* **Stored items**:
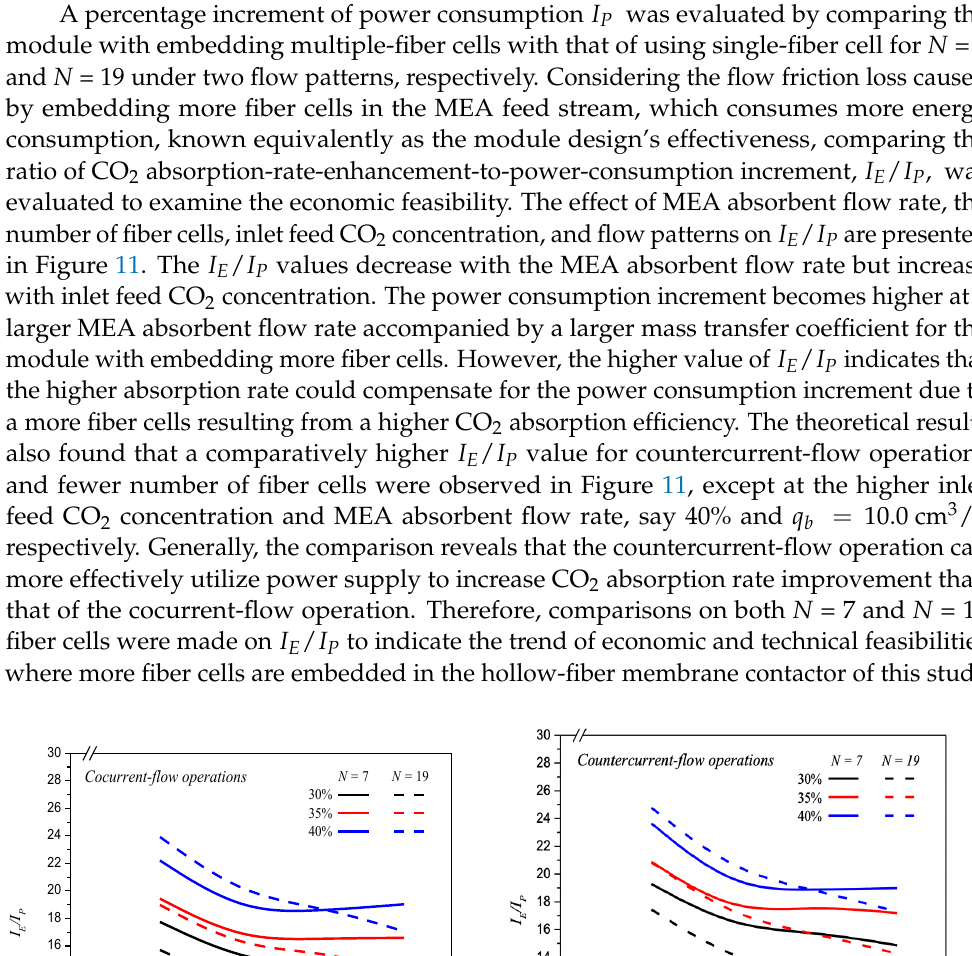
𝐼𝐼 𝐸𝐸 / 𝐼𝐼 𝑃𝑃 . 7. Conclusions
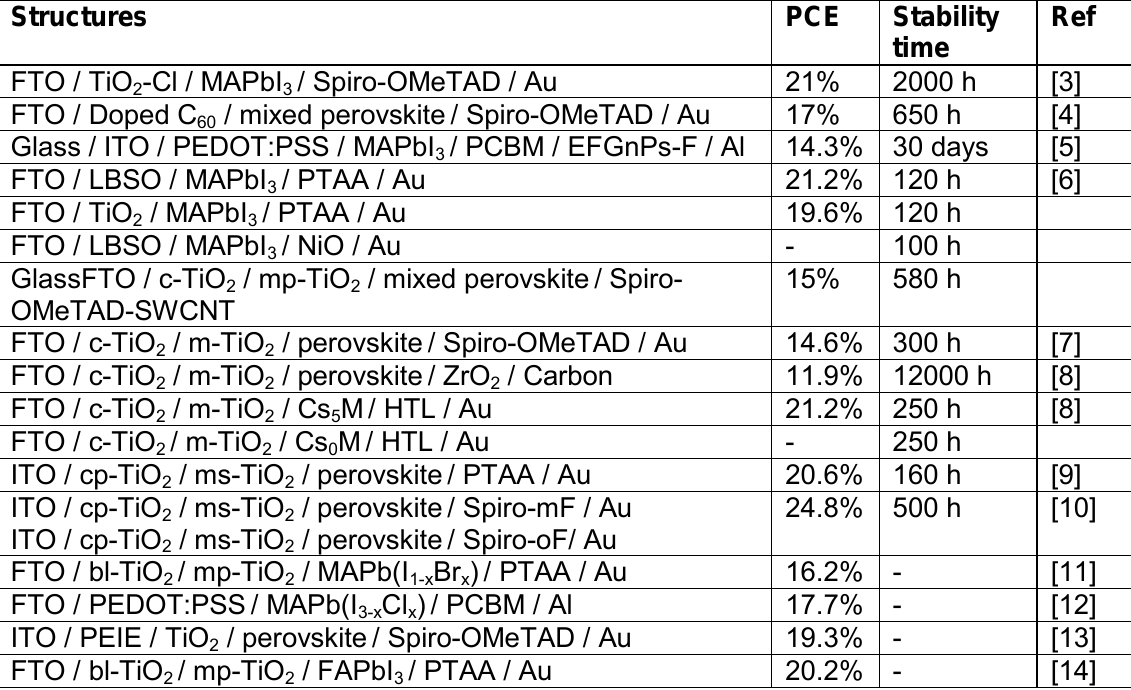
Table 1. The different structures of the perovskite-based cell studied in the literature.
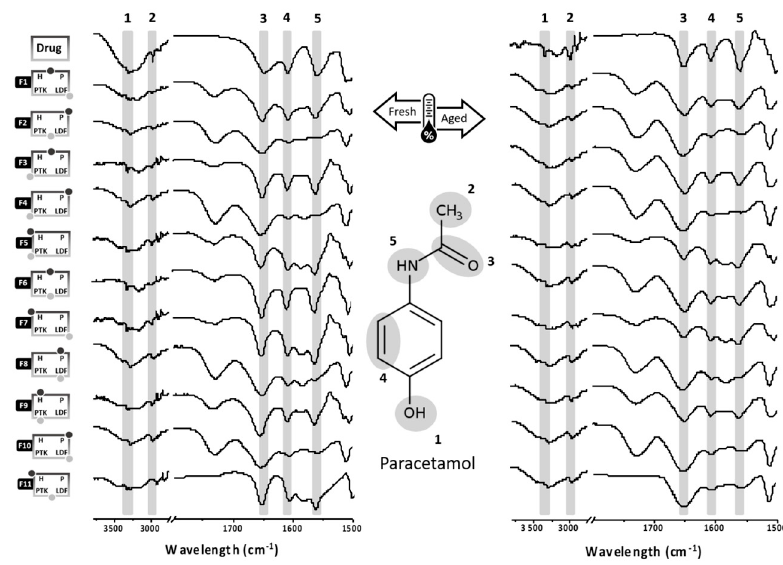
Figure 1. FTIR of the paracetamol as supplied and the effervescent extrudates obtained according to a combined mixture design before and after aging.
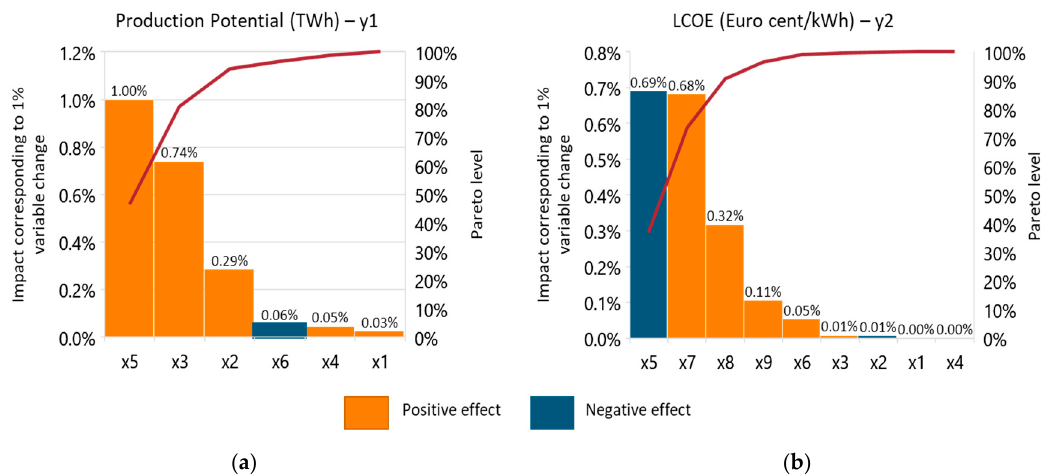
Figure 10. Comparing the influence of the considered parameters on the technical potential ( a ) and LCOE ( b ). Columns in orange, positive value; columns in blue, negative value; red lines, Pareto lines.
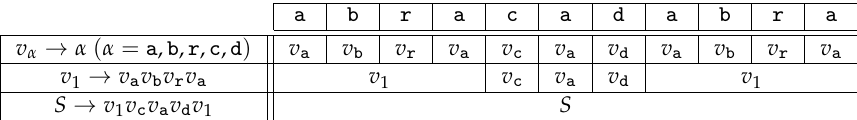
a , b , r , c , d a , v b b , v r r , v c v a , , S , } { } { → → →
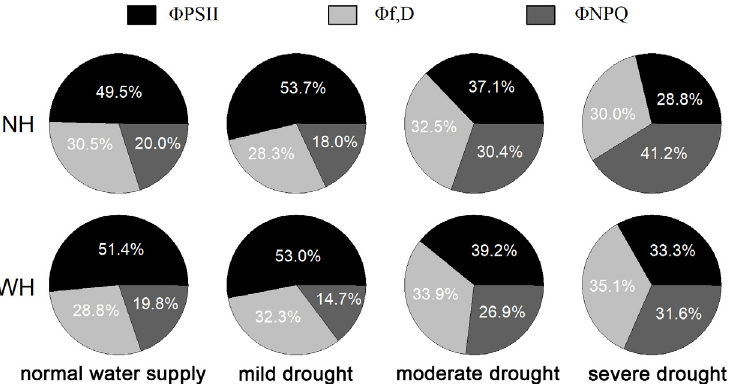
Figure 3. Light energy distribution in leaves of S. album . Effects of water and host on light energy distribution of S. album seedling leaves ( n = 10). NH, grown without host; WH, grown with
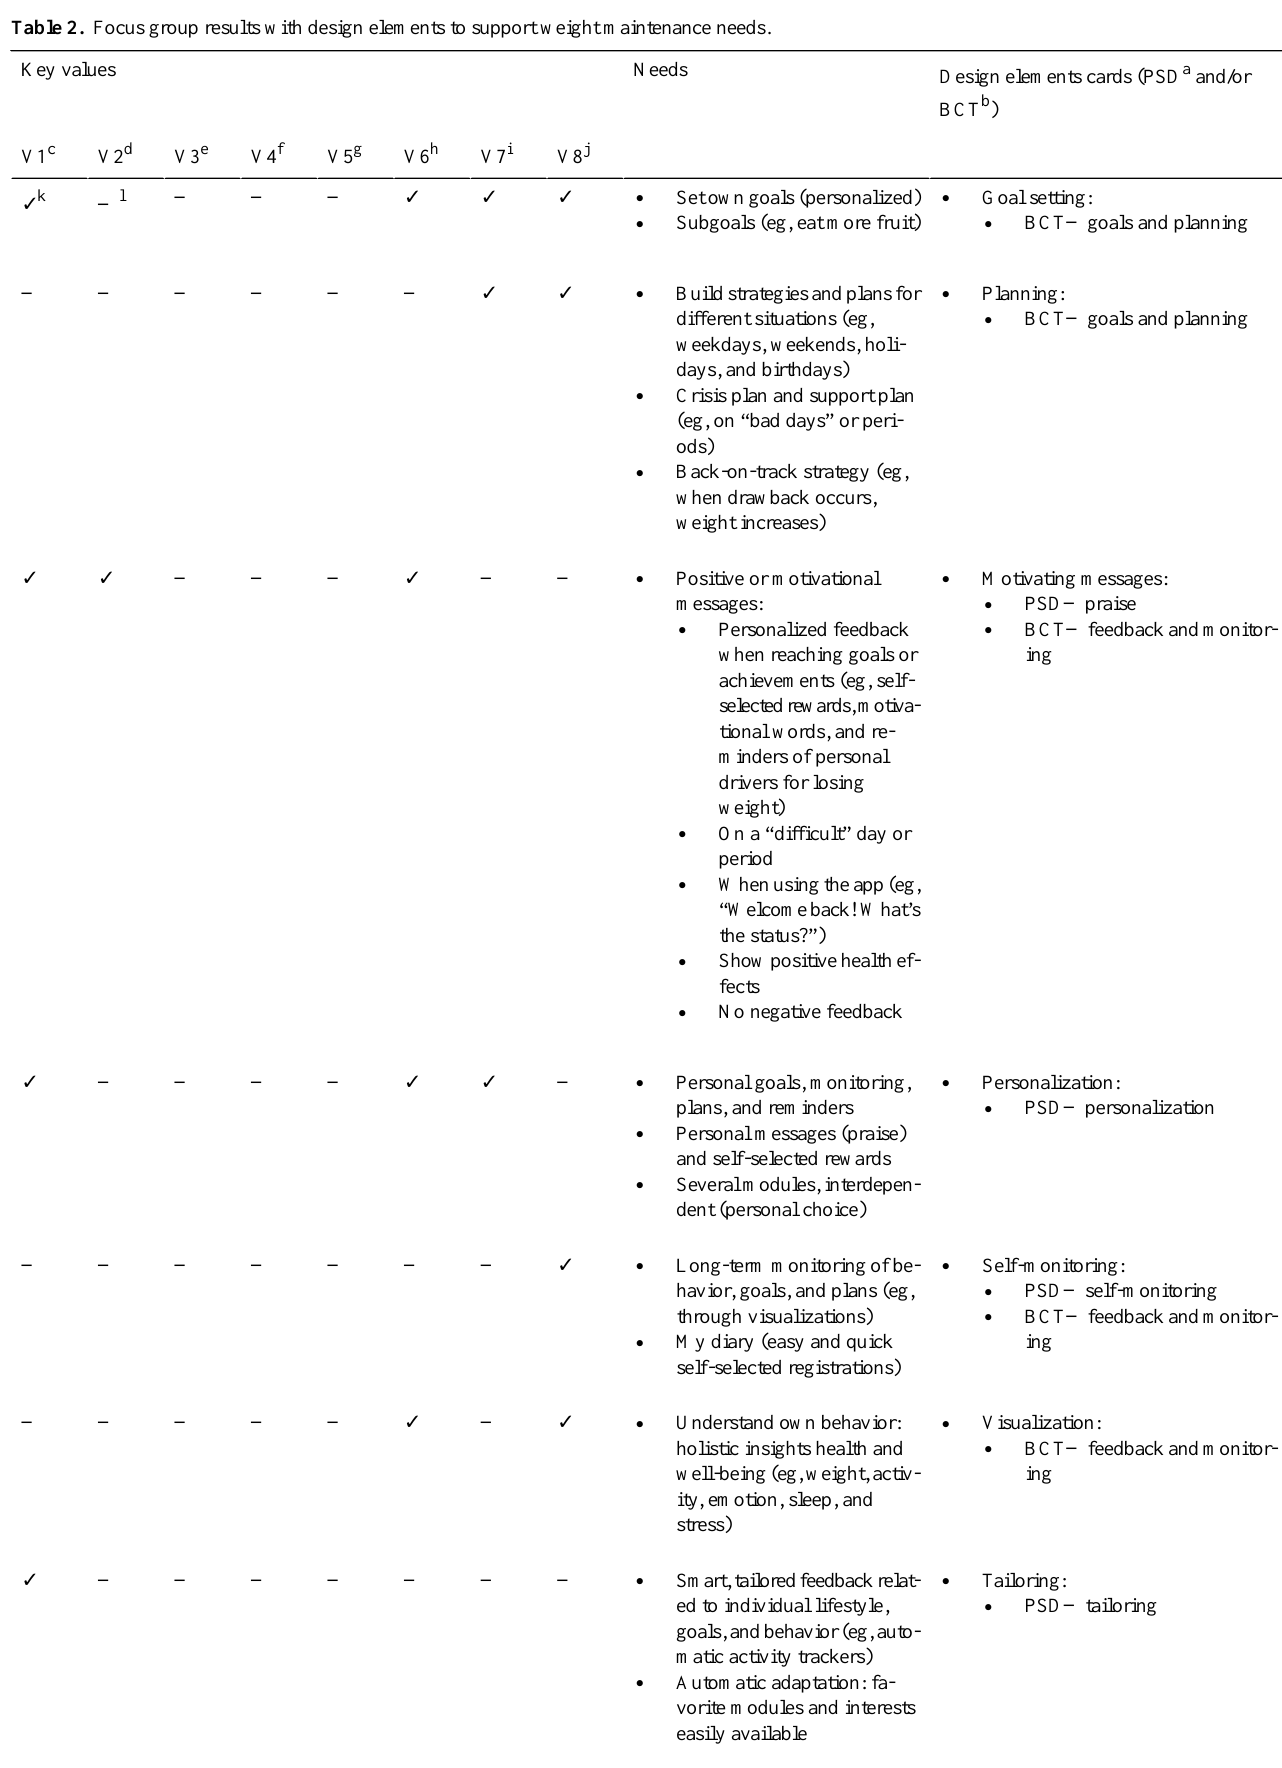
Table 2. Focus group results with design elements to support weight maintenance needs. )NeedsKey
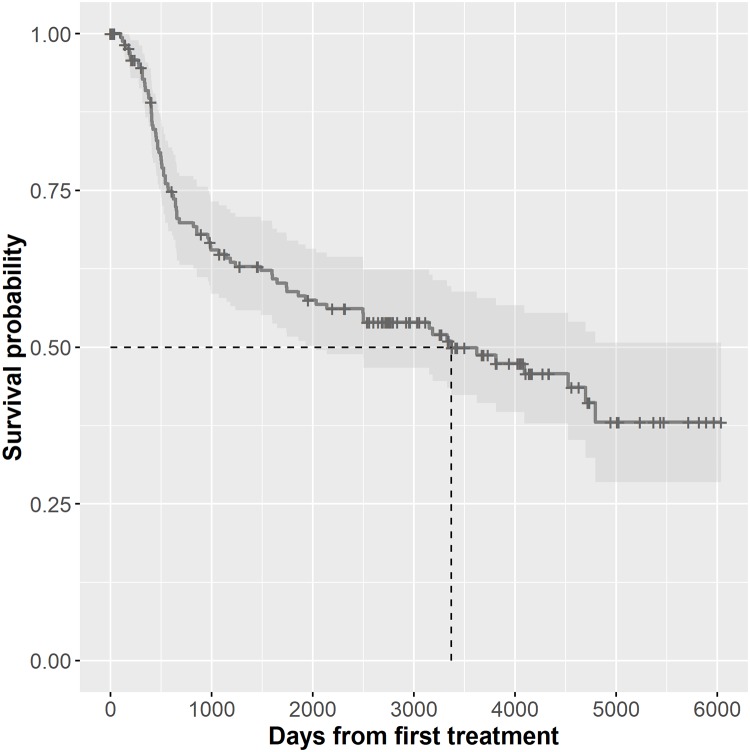
Survival probability.Representation of the Kaplan Meyer curve with the median of the probability of survival.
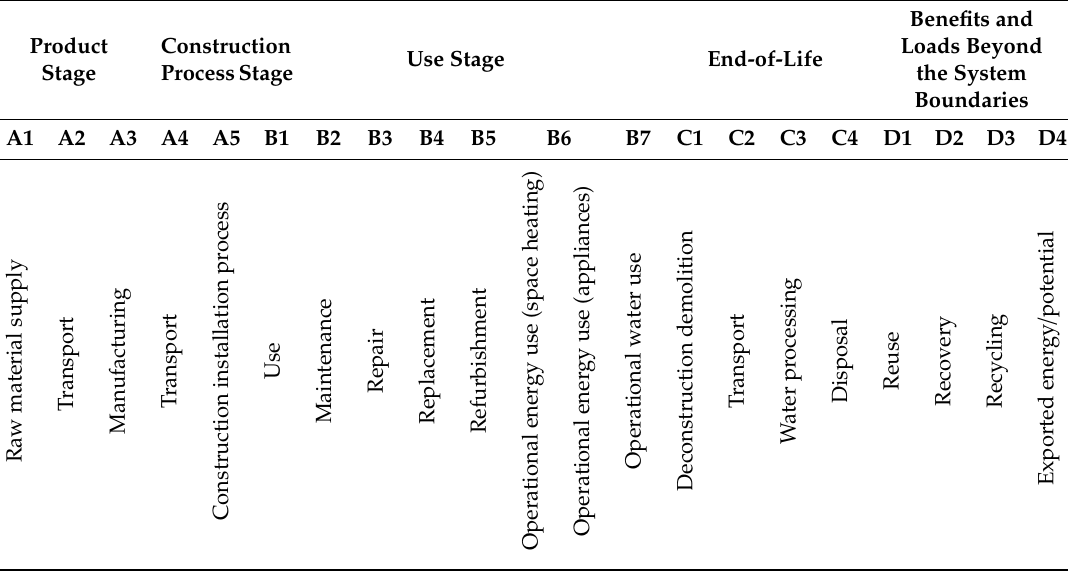
Table 3. Building life cycle phases according to [55].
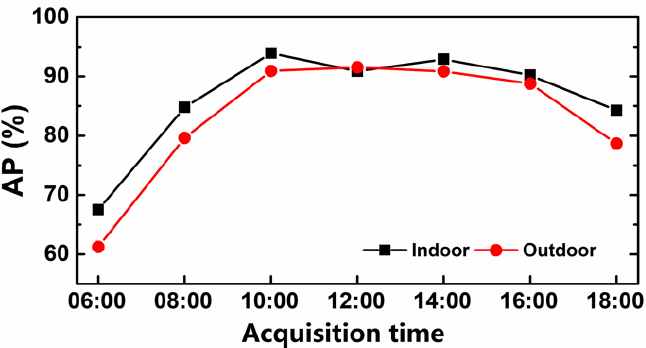
Figure 11. Average detection accuracy for leaves of different plants. Figure 11. Average Detection Accuracy of Eggplant Leaves in Different Time Periods.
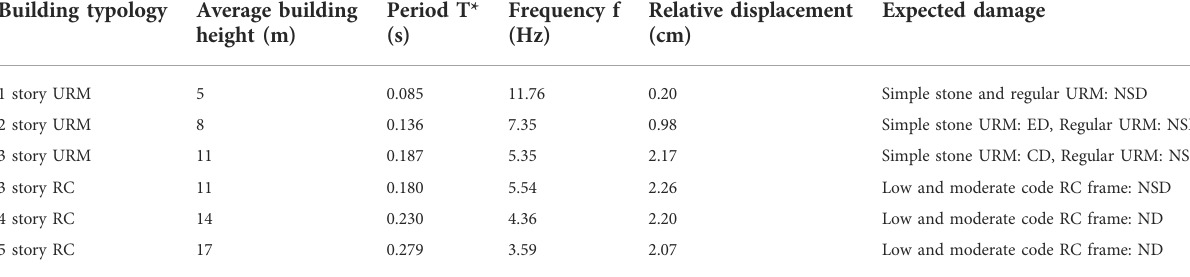
TABLE 3 Damage assessment for different building typologies for Norcia (1-3 story URM and 3-5 story RC buildings). Building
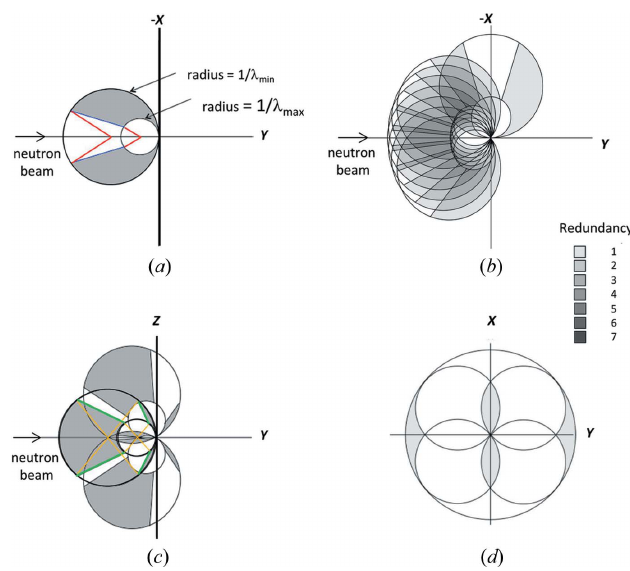
Figure 2 ( a ) Observable excited area in the equatorial plane for ’ = 0 (cid:6) , with x , y and z (pointing out of the page) being the instrumental orthogonal coordinates system. The accessible areas of reciprocal space are dark grey in all insets. ( b ) Ewald construction in Laue geometry in the equatorial plane for typical high-pressure data collections using the mini-DAC. ( c ) Ewald construction in Laue geometry in the vertical instrumental yz plane (with x pointing out of the page) given a reorientation by (cid:9) 120 (cid:6) , as possible with the mini-DAC. In this instance, the blind regions can be attributed to the erasing lamps, the incident- and transmitted-beam holes are ignored. Note that covered areas in ( b ) and ( c ) could be reflected through the origin, according to Friedel’s law. However the figures would be much more cluttered and therefore their reflections are omitted for the sake of clarity. ( d ) Ewald construction in monochromatic geometry in the equatorial plane for typical high-pressure data collections using a DAC with an opening half angle = 39 (cid:6) (cell axis is along y ), assuming that the cell body is shielded. Entry of the incident beam from both sides of the cell is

* **Try it**:
Every line of the data that includes the word "design" should be copied.

* **Exercise result**:
Figure 1. FTIR of the paracetamol as supplied and the effervescent extrudates obtained according to a combined mixture design before and after aging.
Table 2. Focus group results with design elements to support weight maintenance needs. )NeedsKey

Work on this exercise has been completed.